Whale of a Sample Size in Statistical Testing

Australia is taking Japan to court to stop Japan from killing whales in the name of scientific testing.  The whales that are captured and killed for “research” are later sold as food. In a year, Japan harpoons and kills about 1000 whales for their research work.

What is this gotta do with  statistical significance?

We have to go all the way back to 2005, when Japan implemented what it called JARPA-2 against the wishes of International Whaling Commission. By JARPA-2, Japan increased Whale intake from its then sampling rate of 440 whales to 1000 whales.

We will implement JARPA-2 according to the schedule, because the sample size is determined in order to get statistically significant results

When everything else is held constant, increasing sample size from 440 to 1000 will increase statistical significance because of the way the standard error SE is computed. SE that measures sampling precision goes from  σ/√440 to σ/√1000 a lower number that almost guarantees statistical significance. (see reference)

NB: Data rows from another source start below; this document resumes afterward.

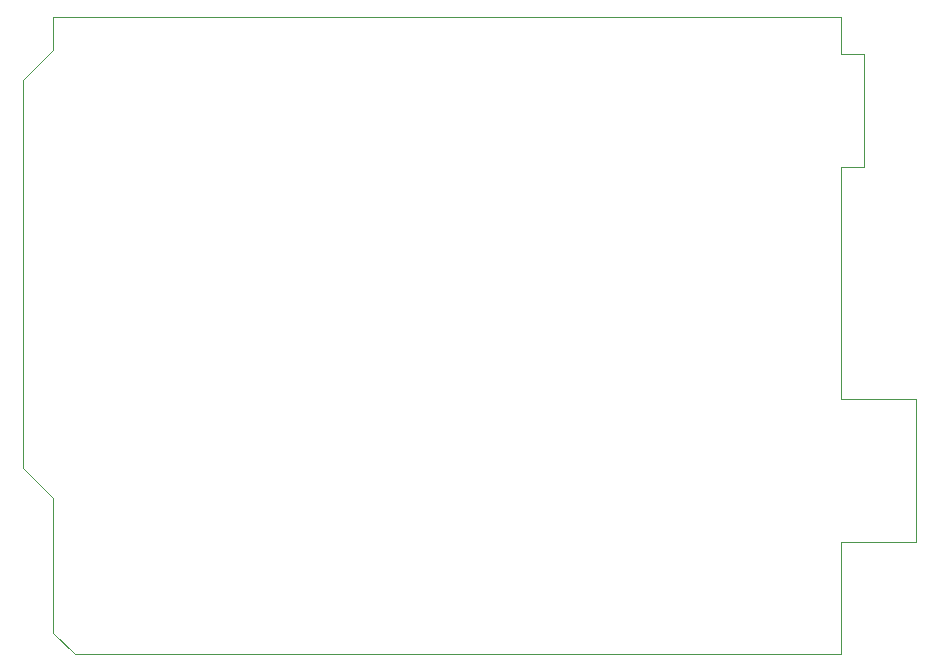
<source format=gbr>
%TF.GenerationSoftware,KiCad,Pcbnew,(6.0.6)*%
%TF.CreationDate,2022-12-23T09:56:40-08:00*%
%TF.ProjectId,AS-MULTI-UNO-01,41532d4d-554c-4544-992d-554e4f2d3031,rev?*%
%TF.SameCoordinates,Original*%
%TF.FileFunction,Profile,NP*%
%FSLAX46Y46*%
G04 Gerber Fmt 4.6, Leading zero omitted, Abs format (unit mm)*
G04 Created by KiCad (PCBNEW (6.0.6)) date 2022-12-23 09:56:40*
%MOMM*%
%LPD*%
G01*
G04 APERTURE LIST*
%TA.AperFunction,Profile*%
%ADD10C,0.100000*%
%TD*%
G04 APERTURE END LIST*
D10*
X152425400Y-96342200D02*
X152425400Y-108458000D01*
X79375000Y-64008000D02*
X79375000Y-63982600D01*
X81178400Y-117983000D02*
X79375000Y-116179600D01*
X148005800Y-76733400D02*
X146075400Y-76733400D01*
X146100800Y-96342200D02*
X152425400Y-96342200D01*
X152425400Y-108458000D02*
X146075400Y-108458000D01*
X146075400Y-117957600D02*
X146075400Y-117983000D01*
X146075400Y-76733400D02*
X146100800Y-96342200D01*
X146075400Y-67132200D02*
X147980400Y-67132200D01*
X79375000Y-66802000D02*
X79375000Y-64008000D01*
X147980400Y-67132200D02*
X148005800Y-76733400D01*
X79375000Y-104749600D02*
X76835000Y-102209600D01*
X79375000Y-116179600D02*
X79375000Y-104749600D01*
X76809600Y-69367400D02*
X79375000Y-66802000D01*
X79375000Y-63982600D02*
X146075400Y-63982600D01*
X146075400Y-67132200D02*
X146075400Y-63982600D01*
X146075400Y-117983000D02*
X81178400Y-117983000D01*
X76835000Y-102209600D02*
X76809600Y-69367400D01*
X146075400Y-108458000D02*
X146075400Y-117957600D01*
M02*

</source>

Under the cloak of statistical significance more whales are being sampled without regard to the economic significance and ecological significance.

Consider this in the context of your A/B testing. Yes even minor differences will appear statistically significant by the magic of large samples. But statistical significance means is not sufficient, we need to ask do these differences have economical significance? Should we chase these tiny differences and lose the opportunity to get the rest of the 97% who are not converting?